Trouble re-using cached user prompt with different...

zaphod72 · 02-11-2025 05:57 PM

Hi,

Here's my scenario -

I have a set of system prompts that will run as separate inferences with each element of a set of user prompts. The user prompts consist of large PDFs so I want to cache those.

So if I have
System Prompt A, B, C

and
UserPrompt 1, 2, 3

then I will run inferences
SP_A + UP_1
SP_A + UP_2
SP_A + UP_3
SP_B + UP_1
SP_B + UP_2
etc.

As each User Prompt has a large number of tokens I want to cache these.

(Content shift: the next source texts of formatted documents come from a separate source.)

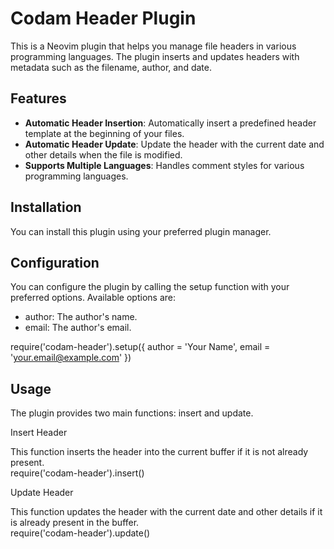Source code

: # Codam Header Plugin

This is a Neovim plugin that helps you manage file headers in various programming languages. The plugin inserts and updates headers with metadata such as the filename, author, and date.

## Features

- **Automatic Header Insertion**: Automatically insert a predefined header template at the beginning of your files.
- **Automatic Header Update**: Update the header with the current date and other details when the file is modified.
- **Supports Multiple Languages**: Handles comment styles for various programming languages.

## Installation

You can install this plugin using your preferred plugin manager.

## Configuration

You can configure the plugin by calling the setup function with your preferred options. Available options are:

- author: The author's name.
- email: The author's email.

require('codam-header').setup({
  author = 'Your Name',
  email = 'your.email@example.com'
})

## Usage
The plugin provides two main functions: insert and update.

Insert Header

This function inserts the header into the current buffer if it is not already present.<br/>
require('codam-header').insert()

Update Header

This function updates the header with the current date and other details if it is already present in the buffer.<br/>
require('codam-header').update()
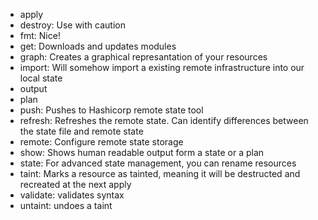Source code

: - apply
- destroy: Use with caution
- fmt: Nice!
- get: Downloads and updates modules
- graph: Creates a graphical represantation of your resources
- import: Will somehow import a existing remote infrastructure into our local state
- output
- plan
- push: Pushes to Hashicorp remote state tool
- refresh: Refreshes the remote state. Can identify differences between the state file and remote state
- remote: Configure remote state storage
- show: Shows human readable output form a state or a plan
- state: For advanced state management, you can rename resources
- taint: Marks a resource as tainted, meaning it will be destructed and recreated at the next apply 
- validate: validates syntax
- untaint: undoes a taint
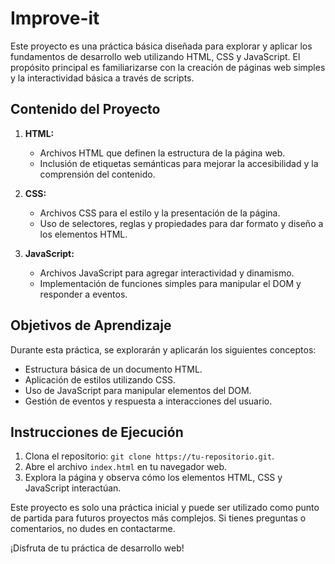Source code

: # Improve-it
Este proyecto es una práctica básica diseñada para explorar y aplicar los fundamentos de desarrollo web utilizando HTML, CSS y JavaScript. El propósito principal es familiarizarse con la creación de páginas web simples y la interactividad básica a través de scripts.

## Contenido del Proyecto

1. **HTML:**
   - Archivos HTML que definen la estructura de la página web.
   - Inclusión de etiquetas semánticas para mejorar la accesibilidad y la comprensión del contenido.

2. **CSS:**
   - Archivos CSS para el estilo y la presentación de la página.
   - Uso de selectores, reglas y propiedades para dar formato y diseño a los elementos HTML.

3. **JavaScript:**
   - Archivos JavaScript para agregar interactividad y dinamismo.
   - Implementación de funciones simples para manipular el DOM y responder a eventos.

## Objetivos de Aprendizaje

Durante esta práctica, se explorarán y aplicarán los siguientes conceptos:

- Estructura básica de un documento HTML.
- Aplicación de estilos utilizando CSS.
- Uso de JavaScript para manipular elementos del DOM.
- Gestión de eventos y respuesta a interacciones del usuario.

## Instrucciones de Ejecución

1. Clona el repositorio: `git clone https://tu-repositorio.git`.
2. Abre el archivo `index.html` en tu navegador web.
3. Explora la página y observa cómo los elementos HTML, CSS y JavaScript interactúan.

Este proyecto es solo una práctica inicial y puede ser utilizado como punto de partida para futuros proyectos más complejos. Si tienes preguntas o comentarios, no dudes en contactarme.

¡Disfruta de tu práctica de desarrollo web!
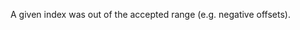 
A given index was out of the accepted range (e.g. negative offsets).

<a id="ERR_INVALID_ARG_TYPE"></a>

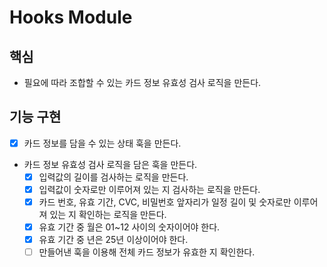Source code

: # Hooks Module

## 핵심

- 필요에 따라 조합할 수 있는 카드 정보 유효성 검사 로직을 만든다.

## 기능 구현

- [x] 카드 정보를 담을 수 있는 상태 훅을 만든다.
- 카드 정보 유효성 검사 로직을 담은 훅을 만든다.
  - [x] 입력값의 길이를 검사하는 로직을 만든다.
  - [x] 입력값이 숫자로만 이루어져 있는 지 검사하는 로직을 만든다.
  - [x] 카드 번호, 유효 기간, CVC, 비밀번호 앞자리가 일정 길이 및 숫자로만 이루어져 있는 지 확인하는 로직을 만든다.
  - [x] 유효 기간 중 월은 01~12 사이의 숫자이어야 한다.
  - [x] 유효 기간 중 년은 25년 이상이어야 한다.
  - [ ] 만들어낸 훅을 이용해 전체 카드 정보가 유효한 지 확인한다.
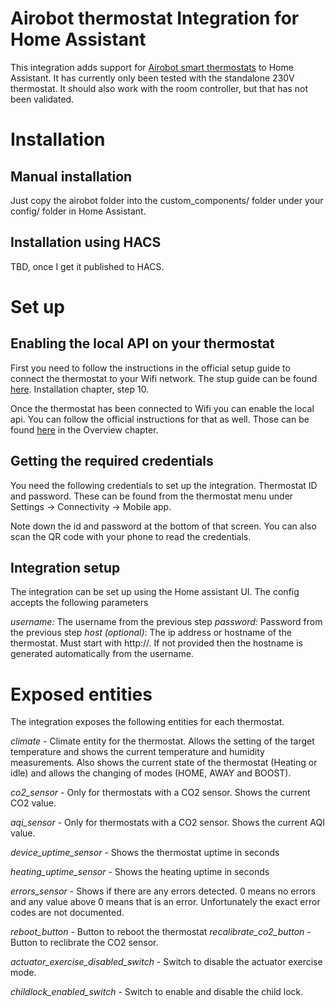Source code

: # Airobot thermostat Integration for Home Assistant

This integration adds support for [Airobot smart thermostats](https://airobothome.com/en/smart-thermostat/) to Home Assistant. It has currently only been tested with the standalone 230V thermostat. It should also work with the room controller, but that has not been validated.

# Installation

## Manual installation

Just copy the airobot folder into the custom_components/ folder under your config/ folder in Home Assistant. 

## Installation using HACS

TBD, once I get it published to HACS.


# Set up

## Enabling the local API on your thermostat

First you need to follow the instructions in the official setup guide to connect the thermostat to your Wifi network. The stup guide can be found [here](https://airobothome.com/documents/heating/airobot-heating-thermostat-en.pdf). Installation chapter, step 10.

Once the thermostat has been connected to Wifi you can enable the local api. You can follow the official instructions for that as well. Those can be found [here](https://airobothome.com/documents/heating/airobot-heating-local-api-guide-en.pdf) in the Overview chapter.

## Getting the required credentials

You need the following credentials to set up the integration. Thermostat ID and password. These can be found from the thermostat menu under Settings -> Connectivity -> Mobile app.

Note down the id and password at the bottom of that screen. You can also scan the QR code with your phone to read the credentials.

## Integration setup

The integration can be set up using the Home assistant UI. The config accepts the following parameters

*username:* The username from the previous step
*password:* Password from the previous step
*host (optional)*: The ip address or hostname of the thermostat. Must start with http://. If not provided then the hostname is generated automatically from the username.

# Exposed entities

The integration exposes the following entities for each thermostat.

*climate* - Climate entity for the thermostat. Allows the setting of the target temperature and shows the current temperature and humidity measurements. Also shows the current state of the thermostat (Heating or idle) and allows the changing of modes (HOME, AWAY and BOOST).

*co2_sensor* - Only for thermostats with a CO2 sensor. Shows the current CO2 value.

*aqi_sensor* - Only for thermostats with a CO2 sensor. Shows the current AQI value.

*device_uptime_sensor* - Shows the thermostat uptime in seconds

*heating_uptime_sensor* - Shows the heating uptime in seconds

*errors_sensor* - Shows if there are any errors detected. 0 means no errors and any value above 0 means that is an error. Unfortunately the exact error codes are not documented.

*reboot_button* - Button to reboot the thermostat
*recalibrate_co2_button* - Button to reclibrate the CO2 sensor.

*actuator_exercise_disabled_switch* - Switch to disable the actuator exercise mode.

*childlock_enabled_switch* - Switch to enable and disable the child lock.
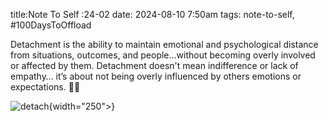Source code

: title:Note To Self :24-02
date: 2024-08-10 7:50am
tags: note-to-self, #100DaysToOffload

Detachment is the ability to
maintain emotional and 
psychological distance 
from situations, outcomes,
and people…without becoming
overly involved or affected by them. 
Detachment doesn't mean 
indifference or lack of empathy… 
it’s about not being overly 
influenced by others emotions 
or expectations. 🙏🤍

![detach]({static}/images/detachment.jpg){width="250">}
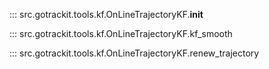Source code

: <a id="init"></a>
::: src.gotrackit.tools.kf.OnLineTrajectoryKF.__init__

<a id="kf_smooth"></a>
::: src.gotrackit.tools.kf.OnLineTrajectoryKF.kf_smooth

<a id="renew_trajectory"></a>
::: src.gotrackit.tools.kf.OnLineTrajectoryKF.renew_trajectory
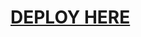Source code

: # [DEPLOY HERE](https://dashboard.heroku.com/new?button-url=https%3A%2F%2Fgithub.com%2FG-Dragon%2FGDRAGON-MANAGEMENT-BOT&template=https%3A%2F%2Fgithub.com%2FG-Dragon%2FGDRAGON-MANAGEMENT-BOT)
</details
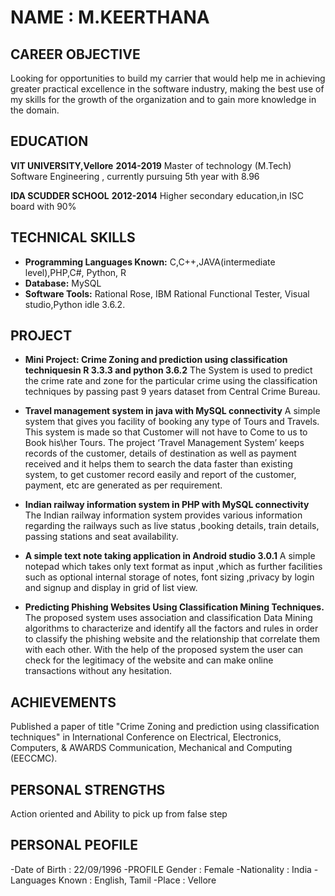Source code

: # NAME \: M.KEERTHANA

## **CAREER OBJECTIVE**

Looking for opportunities to build my carrier that would help me in 
achieving greater practical excellence in the software  industry, 
making the best use of my skills for the growth of the organization 
and to gain more knowledge in the domain.

## **EDUCATION**

**VIT UNIVERSITY,Vellore**                    **2014-2019**
Master of technology (M.Tech) Software Engineering , currently pursuing 5th year
with 8.96

**IDA SCUDDER SCHOOL**                         **2012-2014**
Higher secondary education,in ISC board with 90%

## **TECHNICAL SKILLS**

- **Programming Languages Known:** C,C++,JAVA(intermediate level),PHP,C#, Python, R
- **Database:** MySQL
- **Software Tools:** Rational Rose, IBM Rational Functional Tester, Visual studio,Python idle 3.6.2.

## **PROJECT**

- **Mini Project: Crime Zoning and prediction using classification techniquesin R 3.3.3 and python 3.6.2**
The System is used to predict the crime rate and zone for the particular crime using
the classification techniques by passing past 9 years dataset from Central Crime
Bureau.

- **Travel management system in java with MySQL connectivity**
A simple system that gives you facility of booking any type of Tours and Travels.
This system is made so that Customer will not have to Come to us to Book his\her
Tours. The project ‘Travel Management System’ keeps records of the customer,
details of destination as well as payment received and it helps them to search the
data faster than existing system, to get customer record easily and report of the
customer, payment, etc are generated as per requirement.

- **Indian railway information system in PHP with MySQL connectivity**
The Indian railway information system provides various information regarding the
railways such as live status ,booking details, train details, passing stations and seat
availability.

- **A simple text note taking application in Android studio 3.0.1**
A simple notepad which takes only text format as input ,which as further facilities
such as optional internal storage of notes, font sizing ,privacy by login and signup
and display in grid of list view.

- **Predicting Phishing Websites Using Classification Mining Techniques.**
The proposed system uses association and classification Data Mining algorithms to characterize
and identify all the factors and rules in order to classify the phishing website and the relationship
that correlate them with each other. With the help of the proposed system the user can check for
the legitimacy of the website and can make online transactions without any hesitation.
 

## **ACHIEVEMENTS**

Published a paper of title "Crime Zoning and prediction using classification
techniques" in International Conference on Electrical, Electronics, Computers, & AWARDS Communication, Mechanical and Computing (EECCMC).


## **PERSONAL STRENGTHS**
Action oriented and Ability to pick up from false step


## **PERSONAL PEOFILE**
-Date of Birth \: 22/09/1996
-PROFILE Gender \: Female
-Nationality \: India
-Languages Known \: English, Tamil
-Place \: Vellore

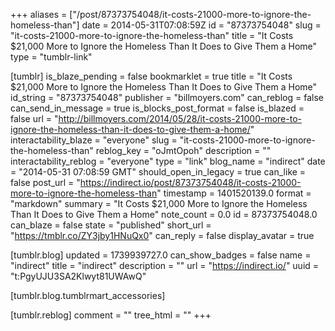 +++
aliases = ["/post/87373754048/it-costs-21000-more-to-ignore-the-homeless-than"]
date = 2014-05-31T07:08:59Z
id = "87373754048"
slug = "it-costs-21000-more-to-ignore-the-homeless-than"
title = "It Costs $21,000 More to Ignore the Homeless Than It Does to Give Them a Home"
type = "tumblr-link"

[tumblr]
is_blaze_pending = false
bookmarklet = true
title = "It Costs $21,000 More to Ignore the Homeless Than It Does to Give Them a Home"
id_string = "87373754048"
publisher = "billmoyers.com"
can_reblog = false
can_send_in_message = true
is_blocks_post_format = false
is_blazed = false
url = "http://billmoyers.com/2014/05/28/it-costs-21000-more-to-ignore-the-homeless-than-it-does-to-give-them-a-home/"
interactability_blaze = "everyone"
slug = "it-costs-21000-more-to-ignore-the-homeless-than"
reblog_key = "oJmtOpoh"
description = ""
interactability_reblog = "everyone"
type = "link"
blog_name = "indirect"
date = "2014-05-31 07:08:59 GMT"
should_open_in_legacy = true
can_like = false
post_url = "https://indirect.io/post/87373754048/it-costs-21000-more-to-ignore-the-homeless-than"
timestamp = 1401520139.0
format = "markdown"
summary = "It Costs $21,000 More to Ignore the Homeless Than It Does to Give Them a Home"
note_count = 0.0
id = 87373754048.0
can_blaze = false
state = "published"
short_url = "https://tmblr.co/ZY3jby1HNuQx0"
can_reply = false
display_avatar = true

[tumblr.blog]
updated = 1739939727.0
can_show_badges = false
name = "indirect"
title = "indirect"
description = ""
url = "https://indirect.io/"
uuid = "t:PgyUJU3SA2Klwyt81UWAwQ"

[tumblr.blog.tumblrmart_accessories]

[tumblr.reblog]
comment = ""
tree_html = ""
+++
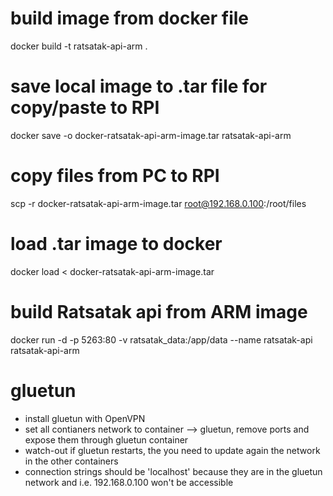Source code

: # build image from docker file
docker build -t ratsatak-api-arm .

# save local image to .tar file for copy/paste to RPI
docker save -o docker-ratsatak-api-arm-image.tar ratsatak-api-arm

# copy files from PC to RPI
scp -r docker-ratsatak-api-arm-image.tar root@192.168.0.100:/root/files

# load .tar image to docker
docker load < docker-ratsatak-api-arm-image.tar

# build Ratsatak api from ARM image
docker run -d -p 5263:80 -v ratsatak_data:/app/data --name ratsatak-api ratsatak-api-arm

# gluetun
- install gluetun with OpenVPN
- set all contianers network to container --> gluetun, remove ports and expose them through gluetun container
- watch-out if gluetun restarts, the you need to update again the network in the other containers
- connection strings should be 'localhost' because they are in the gluetun network and i.e. 192.168.0.100 won't be accessible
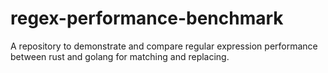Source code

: # regex-performance-benchmark

A repository to demonstrate and compare regular expression performance between rust and golang for matching and replacing.
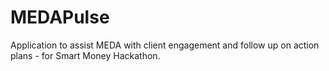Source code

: MEDAPulse
=========

Application to assist MEDA with client engagement and follow up on action plans - for Smart Money Hackathon.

However I can't seem to be able to just cache the user prompt.

I have

        cached_content = client.caches.create(
            model=llm_id,
            config=CreateCachedContentConfig(
                contents=<List of Part.from_uri>,
                ttl=PROMPT_CACHE_TTL,
            ),
        )
...
    generation_config = GenerateContentConfig(
        temperature=params.temperature,
        max_output_tokens=params.max_tokens,
        system_instruction="You are a helpful assistant."
        cached_content=cache_entry_id,
    )
    generation_response = client.chats.create(
        model=params.llm_id,
        config=generation_config,
    ).send_message(message="Summarize the documents")

I get

google.genai.errors.ClientError: 400 INVALID_ARGUMENT. {
  'error': {
    'code': 400,
    'message': 'Tool config, tools and system instruction should not be set in therequest when using cached content.',
    'status': 'INVALID_ARGUMENT'
}}

(And there's a typo - "therequest")

Thanks

-Darren

Trouble re-using cached user prompt with different system prompts.